Broadband infrastructure enables fast access to the internet, which, evidence suggests, has significant effects on economic growth. However, labor market related issues have not received as much consideration. These include quantifying employment effects of broadband infrastructure roll-out and questions about who exactly are the winners and losers in the labor market, and whether skills in information and communication technologies (ICT) are reflected in labor market outcomes such as wages. Understanding these complementary issues allows for policy conclusions that go beyond simply encouraging the subsidization of broadband internet infrastructure.

Additional GDP in 2007 if country had same
                        broadband diffusion rate as the leading country in 2003

Key findings


The roll-out of broadband internet infrastructure generates economic growth, partly through firm entry.

The employment effects of broadband infrastructure are small, but positive.

Broadband internet infrastructure complements skilled workers.

Access to broadband internet enables the accumulation of ICT skills, which are substantially rewarded in the labor market.

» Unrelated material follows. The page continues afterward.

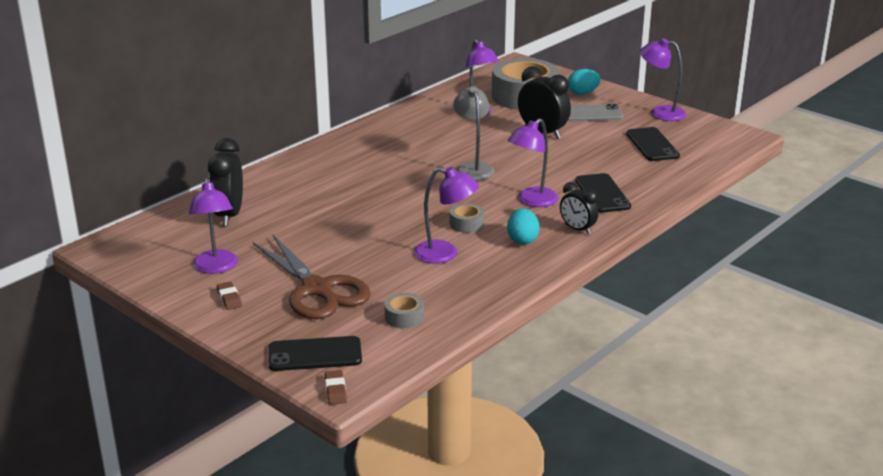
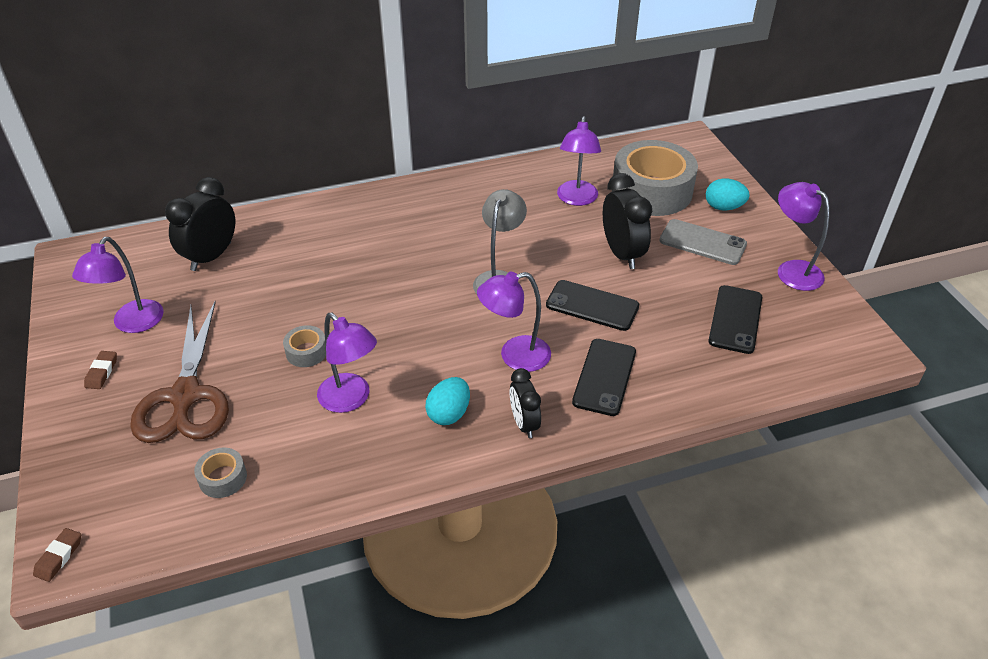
camera: 30 degrees right, 15 degrees up
black phone [268,336,362,371] -> black phone moved to [546,280,639,331]
grey tape [450,203,484,233] -> grey tape moved to [283,325,326,367]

The positive employment and firm-entry effects of broadband internet infrastructure are limited to certain industries and/or locations.

Broadband infrastructure creates losers among low-skilled workers.

Adoption of high bandwidth internet connections is slow in many countries.

The share of workers without basic ICT skills is considerable in developed countries.

Slow adoption of high bandwidth internet connections and lack of ICT skills might limit the growth effects of broadband internet infrastructure.

Author's main message

Broadband infrastructure has positive economic growth effects, but only small employment effects; the latter is due to a mixture of positive effects among high-skilled workers and negative effects among low-skilled workers. Complementary ICT skills are highly rewarded in the labor market. Labor market institutions that support workers in adjusting to the rapidly changing work environment in a digital world, and measures designed to reduce the skill gap between “digital natives” and “digital illiterates,” will reduce the inequality between the winners and losers of broadband infrastructure.